Contester une suspension de permis à Nancy — Maître Melina Lamrhari
Droit pénal routier · Suspension de permis

Contester une suspension de permis à Nancy

Recours administratif, défense pénale et accompagnement à chaque étape de la procédure.

Cadre

Deux procédures, deux calendriers

Une suspension du permis de conduire peut être prononcée selon deux logiques distinctes, qui suivent leurs propres règles et leurs propres calendriers. La suspension administrative relève d’une décision du préfet, prise dans les heures ou les jours qui suivent un contrôle (alcoolémie, stupéfiants, grand excès de vitesse). La suspension judiciaire est prononcée par le juge, à l’occasion de la procédure pénale qui se déroule en parallèle.

Ces deux procédures peuvent se cumuler et leur articulation est souvent mal comprise des justiciables. Maître Melina Lamrhari, avocate spécialisée en permis de conduire à Nancy, intervient à chacune des étapes pour analyser la régularité du contrôle, construire la défense pénale et, lorsque cela se justifie, contester l’arrêté préfectoral devant le tribunal administratif. Faire appel à un avocat dès la rétention du permis maximise les chances d’aménagement ou de levée de la suspension.

Suspension administrative

L’arrêté préfectoral et ses recours

Après un contrôle positif, les forces de l’ordre peuvent procéder à une rétention du permis pour une durée maximale de 72 heures (article L.224-1 du Code de la route). Pendant cette période, le préfet examine le dossier et notifie, le cas échéant, un arrêté de suspension administrative du permis de conduire (article L.224-2).

La suspension peut être prononcée pour une durée allant jusqu’à six mois, portée à un an en cas d’accident corporel grave ou de plusieurs infractions concurrentes. Elle prend effet immédiatement à la notification, indépendamment des suites pénales.

Les recours possibles

  • Recours gracieux auprès du préfet, dans un délai de deux mois ;
  • Recours pour excès de pouvoir devant le tribunal administratif, fondé sur un vice de procédure (régularité du contrôle, motivation de la décision, proportionnalité) ;
  • Référé-suspension en cas d’urgence et de moyens sérieux de doute sur la légalité — par exemple, lorsque la suspension menace l’activité professionnelle.
Suspension judiciaire

La procédure pénale et l’audience

En parallèle de la procédure administrative, l’auteur des faits peut être convoqué devant le tribunal correctionnel ou recevoir une ordonnance pénale ou une proposition de composition pénale. À l’audience, la suspension judiciaire peut être prononcée comme peine principale ou complémentaire (article L.234-2 et suivants pour l’alcool, L.235-1 pour les stupéfiants, L.413-1 pour les grands excès de vitesse).

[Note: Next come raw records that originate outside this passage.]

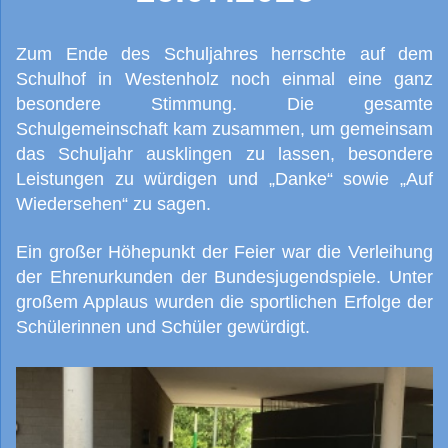
Zum Ende des Schuljahres herrschte auf dem
Schulhof in Westenholz noch einmal eine ganz
besondere Stimmung. Die gesamte
Schulgemeinschaft kam zusammen, um gemeinsam
das Schuljahr ausklingen zu lassen, besondere
Leistungen zu würdigen und „Danke“ sowie „Auf
Wiedersehen“ zu sagen.
Ein großer Höhepunkt der Feier war die Verleihung
der Ehrenurkunden der Bundesjugendspiele. Unter
großem Applaus wurden die sportlichen Erfolge der
Schülerinnen und Schüler gewürdigt.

Plusieurs leviers de défense existent à ce stade : contestation de la qualification, vérification du matériel utilisé (éthylomètre, cinémomètre, marge d’erreur), constitution d’un dossier social et professionnel pour appuyer une demande d’aménagement (permis blanc pour les besoins professionnels, conversion en peine d’intérêt général).

Intervention du cabinet

Comment Maître Lamrhari vous accompagne

L’intervention de Maître Lamrhari sur un dossier de suspension de permis se structure autour de cinq étapes :

  • Examen des pièces : procès-verbal de rétention, arrêté préfectoral, procès-verbaux d’audition, fiche d’examen technique du matériel de contrôle ;
  • Vérification de la régularité de la procédure : conformité de la notification, mention des droits, fiabilité technique des appareils utilisés ;
  • Constitution du dossier : pièces justifiant l’activité professionnelle, charges de famille, antériorité, perspectives ;
  • Stratégie devant le préfet et le tribunal : choix entre contestation, demande d’aménagement ou de réduction de la suspension ;
  • Représentation à l’audience : préparation des conclusions, plaidoirie, suivi de l’exécution de la décision.

Le délai d’action est essentiel : plus le cabinet est saisi tôt après la rétention, plus les marges de manœuvre sont importantes — notamment pour engager un recours contre l’arrêté préfectoral.

Questions fréquentes

Questions sur la suspension de permis

L’arrêté préfectoral de suspension peut être contesté dans un délai de deux mois à compter de sa notification, soit par recours gracieux auprès du préfet, soit par recours pour excès de pouvoir devant le tribunal administratif. En cas d’urgence, un référé-suspension peut être engagé en parallèle. Le délai pénal, lui, suit son propre calendrier (convocation ou audience).